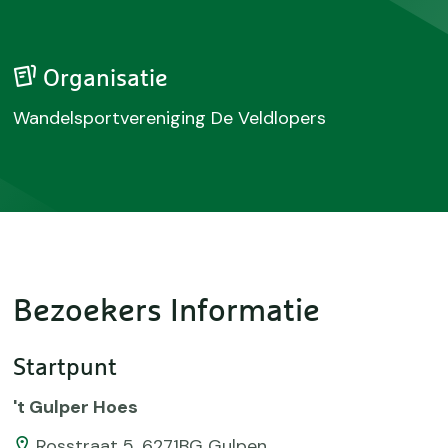
Organisatie
Wandelsportvereniging De Veldlopers
Bezoekers Informatie
Startpunt
't Gulper Hoes
Rosstraat 5, 6271BG Gulpen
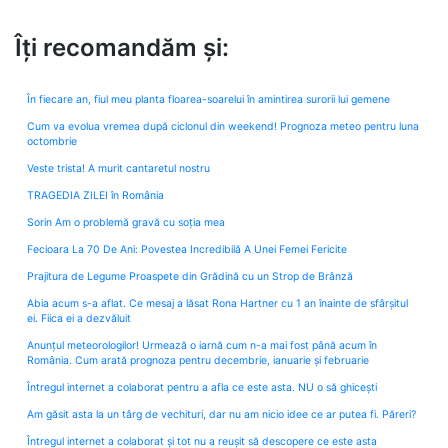
Îți recomandăm și:
În fiecare an, fiul meu planta floarea-soarelui în amintirea surorii lui gemene
Cum va evolua vremea după ciclonul din weekend! Prognoza meteo pentru luna
octombrie
Veste trista! A murit cantaretul nostru
TRAGEDIA ZILEI în România
Sorin Am o problemă gravă cu soția mea
Fecioara La 70 De Ani: Povestea Incredibilă A Unei Femei Fericite
Prajitura de Legume Proaspete din Grădină cu un Strop de Brânză
Abia acum s-a aflat. Ce mesaj a lăsat Rona Hartner cu 1 an înainte de sfârșitul
ei. Fiica ei a dezvăluit
Anunțul meteorologilor! Urmează o iarnă cum n-a mai fost până acum în
România. Cum arată prognoza pentru decembrie, ianuarie și februarie
Întregul internet a colaborat pentru a afla ce este asta. NU o să ghicești
Am găsit asta la un târg de vechituri, dar nu am nicio idee ce ar putea fi. Păreri?
Întregul internet a colaborat și tot nu a reușit să descopere ce este asta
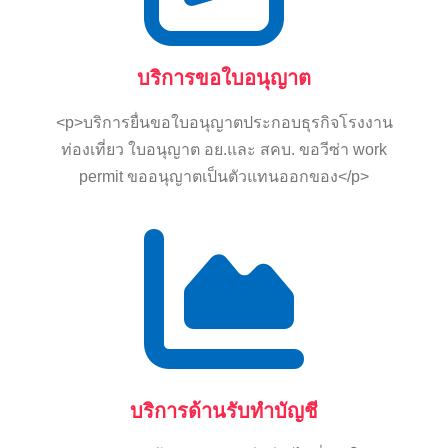
บริการขอใบอนุญาต
<p>บริการยื่นขอใบอนุญาตประกอบธุรกิจโรงงาน
ท่องเที่ยว ใบอนุญาต อย.และ สคบ. ขอวีซ่า work
permit ขออนุญาตเป็นตัวแทนออกของ</p>
บริการด้านรับทำบัญชี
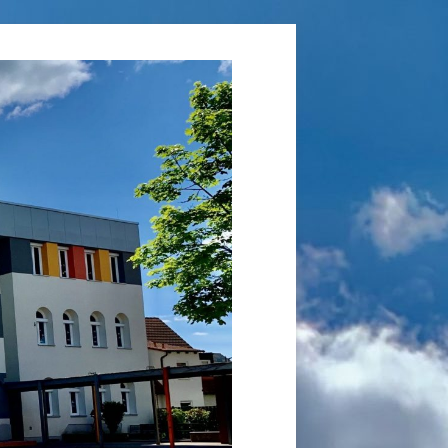
Grundschule
Laufamholz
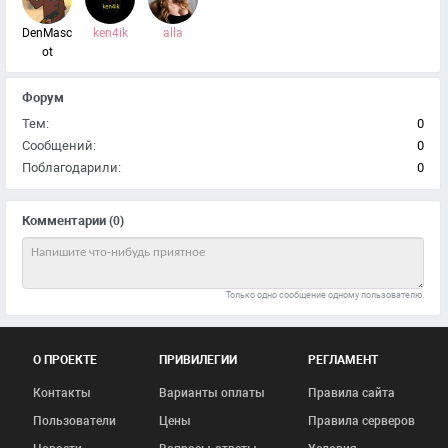
DenMasc
ken4ik
alla
ot
Форум
Тем:
0
Сообщений:
0
Поблагодарили:
0
Комментарии
(0)
Только одно сообщение одному пользователю.
О ПРОЕКТЕ
ПРИВИЛЕГИИ
РЕГЛАМЕНТ
Контакты
Варианты оплаты
Правила сайта
Пользователи
Цены
Правила серверов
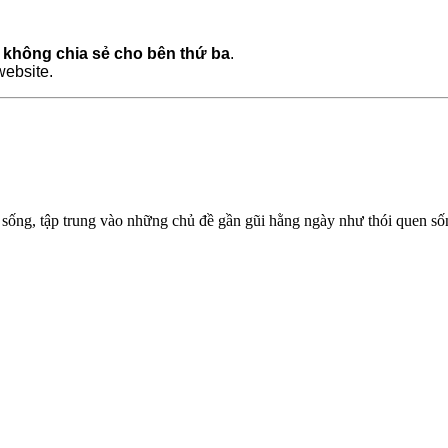
à
không chia sẻ cho bên thứ ba
.
ebsite.
ống, tập trung vào những chủ đề gần gũi hằng ngày như thói quen sống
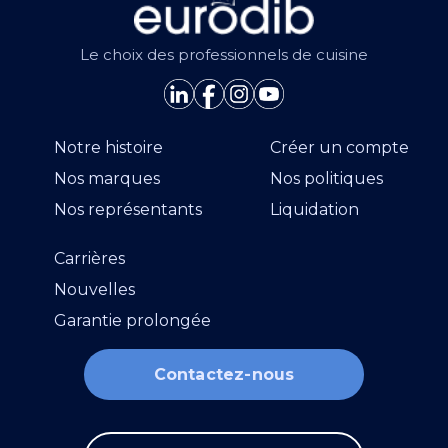
Le choix des professionnels de cuisine
Notre histoire
Créer un compte
Nos marques
Nos politiques
Nos représentants
Liquidation
Carrières
Nouvelles
Garantie prolongée
Contactez-nous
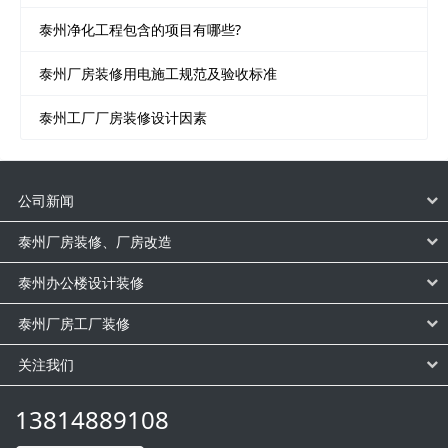
泰州净化工程包含的项目有哪些?
泰州厂房装修用电施工规范及验收标准
泰州工厂厂房装修设计因素
公司新闻
泰州厂房装修、厂房改造
泰州办公楼设计装修
泰州厂房工厂装修
关注我们
13814889108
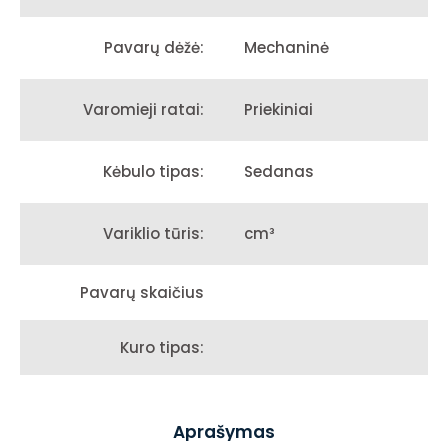
Mechaninė
Pavarų dėžė:
Priekiniai
Varomieji ratai:
Sedanas
Kėbulo tipas:
cm³
Variklio tūris:
Pavarų skaičius
Kuro tipas:
Aprašymas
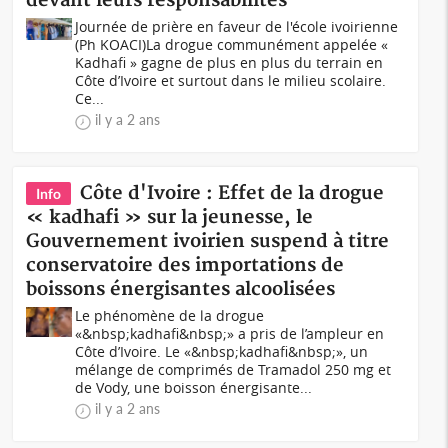
devant leurs responsabilités
Journée de prière en faveur de l'école ivoirienne
(Ph KOACI)La drogue communément appelée «
Kadhafi » gagne de plus en plus du terrain en
Côte d’Ivoire et surtout dans le milieu scolaire.
Ce...
il y a 2 ans
Côte d'Ivoire : Effet de la drogue
Info
« kadhafi » sur la jeunesse, le
Gouvernement ivoirien suspend à titre
conservatoire des importations de
boissons énergisantes alcoolisées
Le phénomène de la drogue
«&nbsp;kadhafi&nbsp;» a pris de l’ampleur en
Côte d’Ivoire. Le «&nbsp;kadhafi&nbsp;», un
mélange de comprimés de Tramadol 250 mg et
de Vody, une boisson énergisante...
il y a 2 ans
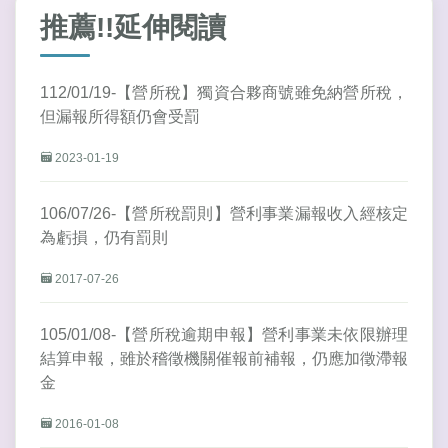
推薦!!延伸閱讀
112/01/19-【營所稅】獨資合夥商號雖免納營所稅，
但漏報所得額仍會受罰
2023-01-19
106/07/26-【營所稅罰則】營利事業漏報收入經核定
為虧損，仍有罰則
2017-07-26
105/01/08-【營所稅逾期申報】營利事業未依限辦理
結算申報，雖於稽徵機關催報前補報，仍應加徵滯報
金
2016-01-08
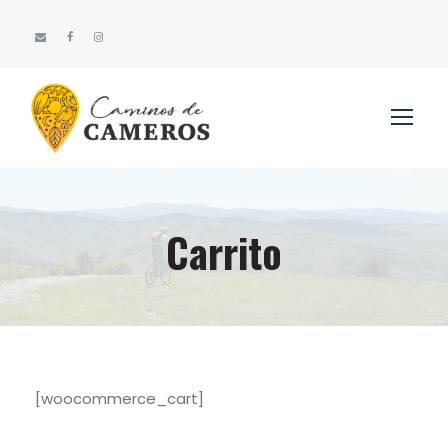
Carrito
[woocommerce_cart]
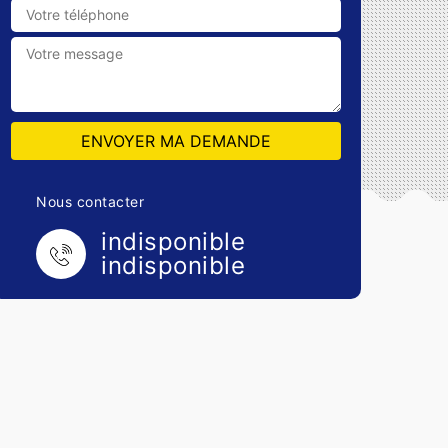
Nous contacter
indisponible
indisponible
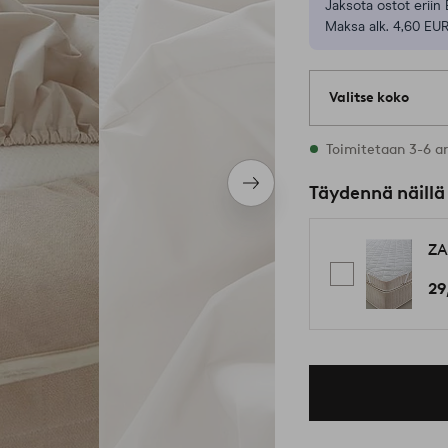
Jaksota ostot eriin 
Maksa alk. 4,60 EUR
Valitse koko
Varastossa on kaik
Toimitetaan 3-6 a
Seuraava
Täydennä näillä
tuote
ZA
29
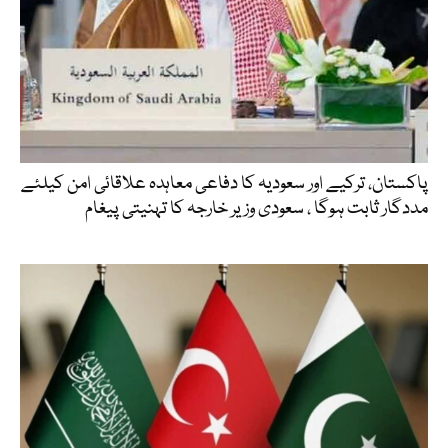
پاکستان، ترکیے اور سعودیہ کا دفاعی معاہدہ علاقائی امن کیلئے
مددگار ثابت ہوگا ، سعودی وزیر خارجہ کا تہنیتی پیغام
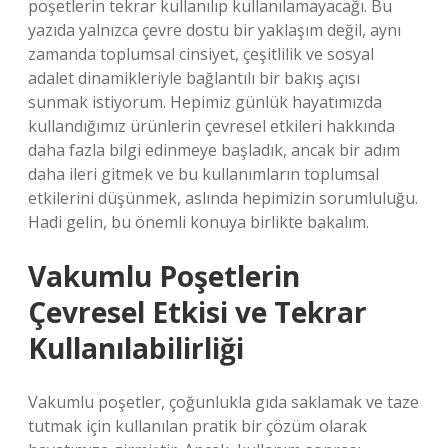
poşetlerin tekrar kullanılıp kullanılamayacağı. Bu
yazıda yalnızca çevre dostu bir yaklaşım değil, aynı
zamanda toplumsal cinsiyet, çeşitlilik ve sosyal
adalet dinamikleriyle bağlantılı bir bakış açısı
sunmak istiyorum. Hepimiz günlük hayatımızda
kullandığımız ürünlerin çevresel etkileri hakkında
daha fazla bilgi edinmeye başladık, ancak bir adım
daha ileri gitmek ve bu kullanımların toplumsal
etkilerini düşünmek, aslında hepimizin sorumluluğu.
Hadi gelin, bu önemli konuya birlikte bakalım.
Vakumlu Poşetlerin
Çevresel Etkisi ve Tekrar
Kullanılabilirliği
Vakumlu poşetler, çoğunlukla gıda saklamak ve taze
tutmak için kullanılan pratik bir çözüm olarak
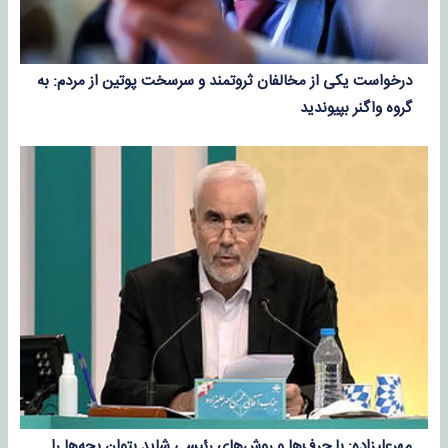
درخواست یکی از مخالفان ثروتمند و سرسخت پوتین از مردم: به
گروه واگنر بپیوندید
مهرعلیزاده: با حرف‌ها و روش‌های رئیسی شاید بتوان بچه‌ها را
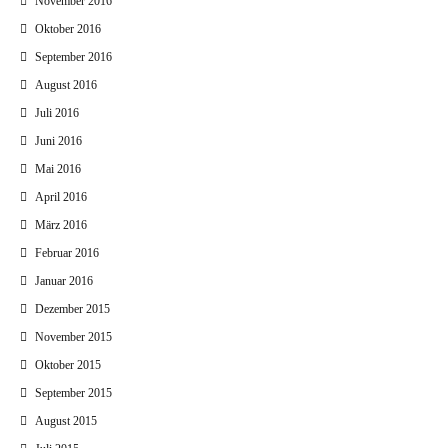
November 2016
Oktober 2016
September 2016
August 2016
Juli 2016
Juni 2016
Mai 2016
April 2016
März 2016
Februar 2016
Januar 2016
Dezember 2015
November 2015
Oktober 2015
September 2015
August 2015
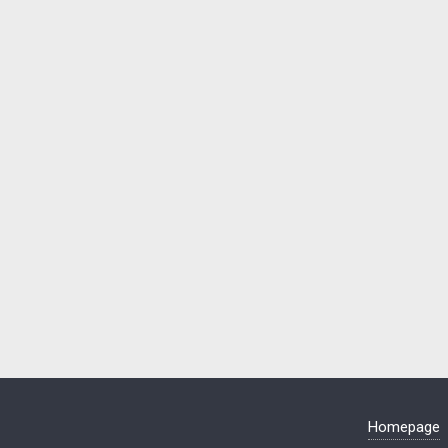
Homepage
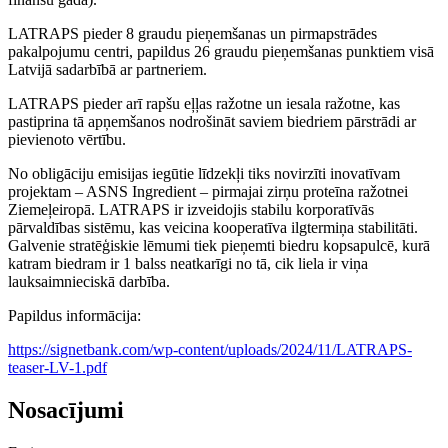
LATRAPS pieder 8 graudu pieņemšanas un pirmapstrādes
pakalpojumu centri, papildus 26 graudu pieņemšanas punktiem visā
Latvijā sadarbībā ar partneriem.
LATRAPS pieder arī rapšu eļļas ražotne un iesala ražotne, kas
pastiprina tā apņemšanos nodrošināt saviem biedriem pārstrādi ar
pievienoto vērtību.
No obligāciju emisijas iegūtie līdzekļi tiks novirzīti inovatīvam
projektam – ASNS Ingredient – pirmajai zirņu proteīna ražotnei
Ziemeļeiropā. LATRAPS ir izveidojis stabilu korporatīvās
pārvaldības sistēmu, kas veicina kooperatīva ilgtermiņa stabilitāti.
Galvenie stratēģiskie lēmumi tiek pieņemti biedru kopsapulcē, kurā
katram biedram ir 1 balss neatkarīgi no tā, cik liela ir viņa
lauksaimnieciskā darbība.
Papildus informācija:
https://signetbank.com/wp-content/uploads/2024/11/LATRAPS-
teaser-LV-1.pdf
Nosacījumi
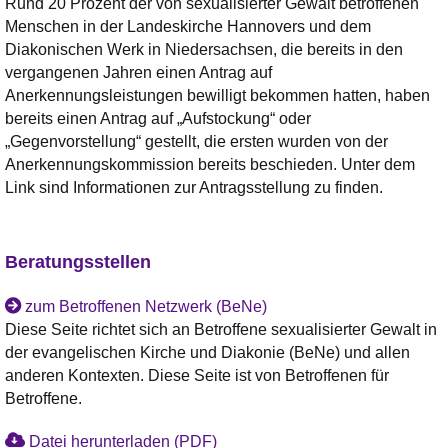
Rund 20 Prozent der von sexualisierter Gewalt betroffenen
Menschen in der Landeskirche Hannovers und dem
Diakonischen Werk in Niedersachsen, die bereits in den
vergangenen Jahren einen Antrag auf
Anerkennungsleistungen bewilligt bekommen hatten, haben
bereits einen Antrag auf „Aufstockung“ oder
„Gegenvorstellung“ gestellt, die ersten wurden von der
Anerkennungskommission bereits beschieden. Unter dem
Link sind Informationen zur Antragsstellung zu finden.
Beratungsstellen
zum Betroffenen Netzwerk (BeNe)
Diese Seite richtet sich an Betroffene sexualisierter Gewalt in
der evangelischen Kirche und Diakonie (BeNe) und allen
anderen Kontexten. Diese Seite ist von Betroffenen für
Betroffene.
Datei herunterladen (PDF)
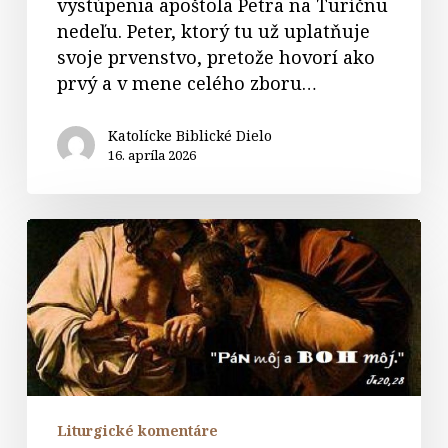
vystúpenia apoštola Petra na Turíčnu
nedeľu. Peter, ktorý tu už uplatňuje
svoje prvenstvo, pretože hovorí ako
prvý a v mene celého zboru…
Katolícke Biblické Dielo
16. apríla 2026
Komentáre
k
evanjeliu
2.
Veľkonočnej
nedele
Liturgické komentáre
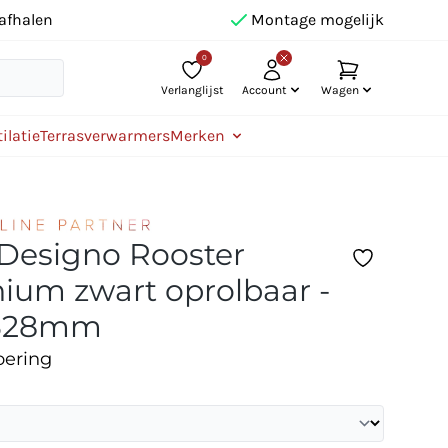
afhalen
Montage mogelijk
0
Verlanglijst
Account
Wagen
ilatie
Terrasverwarmers
Merken
 Designo Rooster
ium zwart oprolbaar -
328mm
oering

WHAT THE EXERCISE ASKS: In your reply, every line of the material should appear exactly as written, and no picture should.

RESULT OF THIS TASK:
Organisatie
Wandelsportvereniging De Veldlopers
Bezoekers Informatie
Startpunt
't Gulper Hoes
Rosstraat 5, 6271BG Gulpen
Îți recomandăm și:
În fiecare an, fiul meu planta floarea-soarelui în amintirea surorii lui gemene
Cum va evolua vremea după ciclonul din weekend! Prognoza meteo pentru luna
octombrie
Veste trista! A murit cantaretul nostru
TRAGEDIA ZILEI în România
Sorin Am o problemă gravă cu soția mea
Fecioara La 70 De Ani: Povestea Incredibilă A Unei Femei Fericite
Prajitura de Legume Proaspete din Grădină cu un Strop de Brânză
Abia acum s-a aflat. Ce mesaj a lăsat Rona Hartner cu 1 an înainte de sfârșitul
ei. Fiica ei a dezvăluit
Anunțul meteorologilor! Urmează o iarnă cum n-a mai fost până acum în
România. Cum arată prognoza pentru decembrie, ianuarie și februarie
Întregul internet a colaborat pentru a afla ce este asta. NU o să ghicești
Am găsit asta la un târg de vechituri, dar nu am nicio idee ce ar putea fi. Păreri?
Întregul internet a colaborat și tot nu a reușit să descopere ce este asta
บริการขอใบอนุญาต
<p>บริการยื่นขอใบอนุญาตประกอบธุรกิจโรงงาน
ท่องเที่ยว ใบอนุญาต อย.และ สคบ. ขอวีซ่า work
permit ขออนุญาตเป็นตัวแทนออกของ</p>
บริการด้านรับทำบัญชี
Grundschule
Laufamholz
DenMasc
ken4ik
alla
ot
Форум
Тем:
0
Сообщений:
0
Поблагодарили:
0
Комментарии
(0)
Только одно сообщение одному пользователю.
О ПРОЕКТЕ
ПРИВИЛЕГИИ
РЕГЛАМЕНТ
Контакты
Варианты оплаты
Правила сайта
Пользователи
Цены
Правила серверов
à
không chia sẻ cho bên thứ ba
.
ebsite.
ống, tập trung vào những chủ đề gần gũi hằng ngày như thói quen sống
Le choix des professionnels de cuisine
Notre histoire
Créer un compte
Nos marques
Nos politiques
Nos représentants
Liquidation
Carrières
Nouvelles
Garantie prolongée
Contactez-nous
泰州净化工程包含的项目有哪些?
泰州厂房装修用电施工规范及验收标准
泰州工厂厂房装修设计因素
公司新闻
泰州厂房装修、厂房改造
泰州办公楼设计装修
泰州厂房工厂装修
关注我们
13814889108
Mechaninė
Pavarų dėžė:
Priekiniai
Varomieji ratai:
Sedanas
Kėbulo tipas:
cm³
Variklio tūris:
Pavarų skaičius
Kuro tipas:
Aprašymas
devant leurs responsabilités
Journée de prière en faveur de l'école ivoirienne
(Ph KOACI)La drogue communément appelée «
Kadhafi » gagne de plus en plus du terrain en
Côte d’Ivoire et surtout dans le milieu scolaire.
Ce...
il y a 2 ans
Côte d'Ivoire : Effet de la drogue
Info
« kadhafi » sur la jeunesse, le
Gouvernement ivoirien suspend à titre
conservatoire des importations de
boissons énergisantes alcoolisées
Le phénomène de la drogue
«&nbsp;kadhafi&nbsp;» a pris de l’ampleur en
Côte d’Ivoire. Le «&nbsp;kadhafi&nbsp;», un
mélange de comprimés de Tramadol 250 mg et
de Vody, une boisson énergisante...
il y a 2 ans
推薦!!延伸閱讀
112/01/19-【營所稅】獨資合夥商號雖免納營所稅，
但漏報所得額仍會受罰
2023-01-19
106/07/26-【營所稅罰則】營利事業漏報收入經核定
為虧損，仍有罰則
2017-07-26
105/01/08-【營所稅逾期申報】營利事業未依限辦理
結算申報，雖於稽徵機關催報前補報，仍應加徵滯報
金
2016-01-08
Carrito
[woocommerce_cart]
Nous contacter
indisponible
indisponible
Jaksota ostot eriin 
Maksa alk. 4,60 EUR
Valitse koko
Varastossa on kaik
Toimitetaan 3-6 a
Seuraava
Täydennä näillä
tuote
ZA
29
پاکستان، ترکیے اور سعودیہ کا دفاعی معاہدہ علاقائی امن کیلئے
مددگار ثابت ہوگا ، سعودی وزیر خارجہ کا تہنیتی پیغام
poşetlerin tekrar kullanılıp kullanılamayacağı. Bu
yazıda yalnızca çevre dostu bir yaklaşım değil, aynı
zamanda toplumsal cinsiyet, çeşitlilik ve sosyal
adalet dinamikleriyle bağlantılı bir bakış açısı
sunmak istiyorum. Hepimiz günlük hayatımızda
kullandığımız ürünlerin çevresel etkileri hakkında
daha fazla bilgi edinmeye başladık, ancak bir adım
daha ileri gitmek ve bu kullanımların toplumsal
etkilerini düşünmek, aslında hepimizin sorumluluğu.
Hadi gelin, bu önemli konuya birlikte bakalım.
Vakumlu Poşetlerin
Çevresel Etkisi ve Tekrar
Kullanılabilirliği
Vakumlu poşetler, çoğunlukla gıda saklamak ve taze
tutmak için kullanılan pratik bir çözüm olarak
درخواست یکی از مخالفان ثروتمند و سرسخت پوتین از مردم: به
گروه واگنر بپیوندید
مهرعلیزاده: با حرف‌ها و روش‌های رئیسی شاید بتوان بچه‌ها را
November 2016
Oktober 2016
September 2016
August 2016
Juli 2016
Juni 2016
Mai 2016
April 2016
März 2016
Februar 2016
Januar 2016
Dezember 2015
November 2015
Oktober 2015
September 2015
August 2015
Homepage
LATRAPS pieder 8 graudu pieņemšanas un pirmapstrādes
pakalpojumu centri, papildus 26 graudu pieņemšanas punktiem visā
Latvijā sadarbībā ar partneriem.
LATRAPS pieder arī rapšu eļļas ražotne un iesala ražotne, kas
pastiprina tā apņemšanos nodrošināt saviem biedriem pārstrādi ar
pievienoto vērtību.
No obligāciju emisijas iegūtie līdzekļi tiks novirzīti inovatīvam
projektam – ASNS Ingredient – pirmajai zirņu proteīna ražotnei
Ziemeļeiropā. LATRAPS ir izveidojis stabilu korporatīvās
pārvaldības sistēmu, kas veicina kooperatīva ilgtermiņa stabilitāti.
Galvenie stratēģiskie lēmumi tiek pieņemti biedru kopsapulcē, kurā
katram biedram ir 1 balss neatkarīgi no tā, cik liela ir viņa
lauksaimnieciskā darbība.
Papildus informācija:
https://signetbank.com/wp-content/uploads/2024/11/LATRAPS-
teaser-LV-1.pdf
Nosacījumi
Rund 20 Prozent der von sexualisierter Gewalt betroffenen
Menschen in der Landeskirche Hannovers und dem
Diakonischen Werk in Niedersachsen, die bereits in den
vergangenen Jahren einen Antrag auf
Anerkennungsleistungen bewilligt bekommen hatten, haben
bereits einen Antrag auf „Aufstockung“ oder
„Gegenvorstellung“ gestellt, die ersten wurden von der
Anerkennungskommission bereits beschieden. Unter dem
Link sind Informationen zur Antragsstellung zu finden.
Beratungsstellen
zum Betroffenen Netzwerk (BeNe)
Diese Seite richtet sich an Betroffene sexualisierter Gewalt in
der evangelischen Kirche und Diakonie (BeNe) und allen
anderen Kontexten. Diese Seite ist von Betroffenen für
Betroffene.
Datei herunterladen (PDF)
vystúpenia apoštola Petra na Turíčnu
nedeľu. Peter, ktorý tu už uplatňuje
svoje prvenstvo, pretože hovorí ako
prvý a v mene celého zboru…
Katolícke Biblické Dielo
16. apríla 2026
Komentáre
k
evanjeliu
2.
Veľkonočnej
nedele
Liturgické komentáre
afhalen
Montage mogelijk
0
Verlanglijst
Account
Wagen
ilatie
Terrasverwarmers
Merken
 Designo Rooster
ium zwart oprolbaar -
328mm
oering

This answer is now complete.